Flash crowds and network management

It was small as most web pages are today. I don't think the government
servers were hit even close as hard as some of the big news sites. I bet
CNN has 10 x the hits the LOC site had. NetRail hosted the servers for US
Treasury and USDA. We gave them a 100 BaseT ethernet connection into a
core router, but it never was a big deal because their servers would die
way before the like utilization ever got high. I have found many
government sites are like that. I would not be surprised if LOCs servers
died before the links maxed out.

I tend to have a more holistic approach to customer service. The
customer's servers dying due to the network load is concerns me as
a network manager even if though link utilization never got high.
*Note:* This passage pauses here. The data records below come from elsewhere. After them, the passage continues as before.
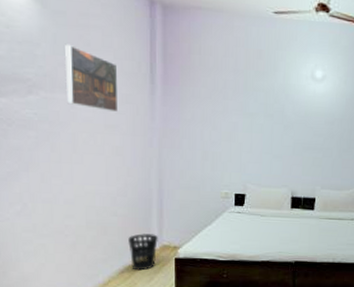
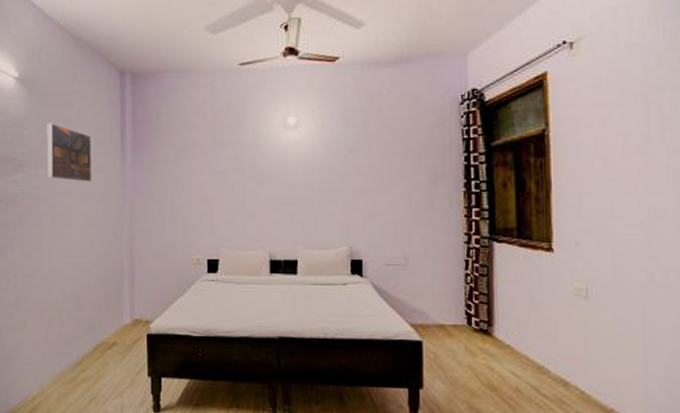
wastebasket: present [128,233,158,271] -> none [101,307,130,348]

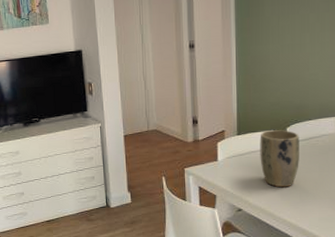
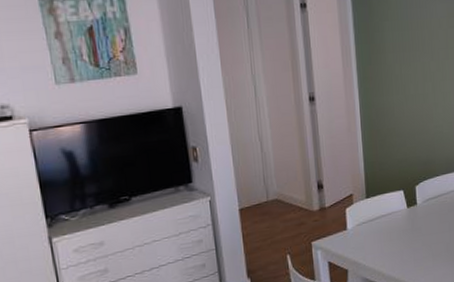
plant pot: present [260,130,299,188] -> none [389,188,430,253]

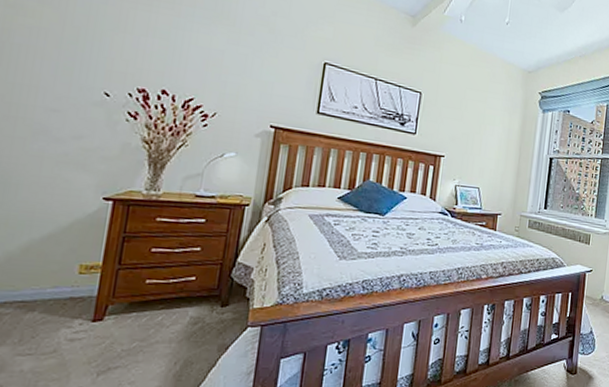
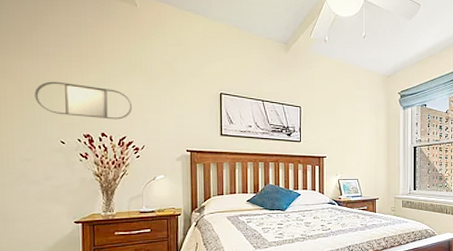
home mirror: none [80,16,209,77] -> present [35,81,133,120]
I wouldn't jump to the conclusion that the government servers were not
hit even as close as hard as some of the big news sites, depending on
your definition of 'hit.' Hits for traffic management purposes are
different than hits for advertising purposes. Your servers stop
counting 'hits' when they are down, but that doesn't mean the requests
stop. Outbound traffic goes down when the servers die, but inbound
traffic doesn't stop.

I'd like to chat someday with the webserver managers at some of
the large media web farms someday, not necessarily with a reporter
listening in, about what they were seeing. But at the moment there
isn't a real good way for us to communicate in real-time about what
is going on.

Think of the worst SYN or SMURF attack you've ever seen and then
combine them. The Internet doesn't have the equivalent of "choke"
exchanges found in local telephone exchanges. And if you think
the phone network is any more reliable, remember what happened
when Garth Brooks tickets went on sale in the Capital a few years

A useful addition to CAR would be a clear way to limit SYN packets per
second, but letting other traffic through so once the person gets
connected they clear out as fast as possible. Using the 'established'
keyword in a access list and guessing at the size of SYN packets gets
part of this. For traffic management purposes, you want to distribute
the choke points around the entire backbone rather than just at the one
hot interface. The queue discipline gets a bit weird because of
"duplicate" SYN packets and essentially zero packet inter-arrival
spacing. I have a gut feeling that robots were a problem, but editing
access-lists in the middle of storm wasn't a good solution.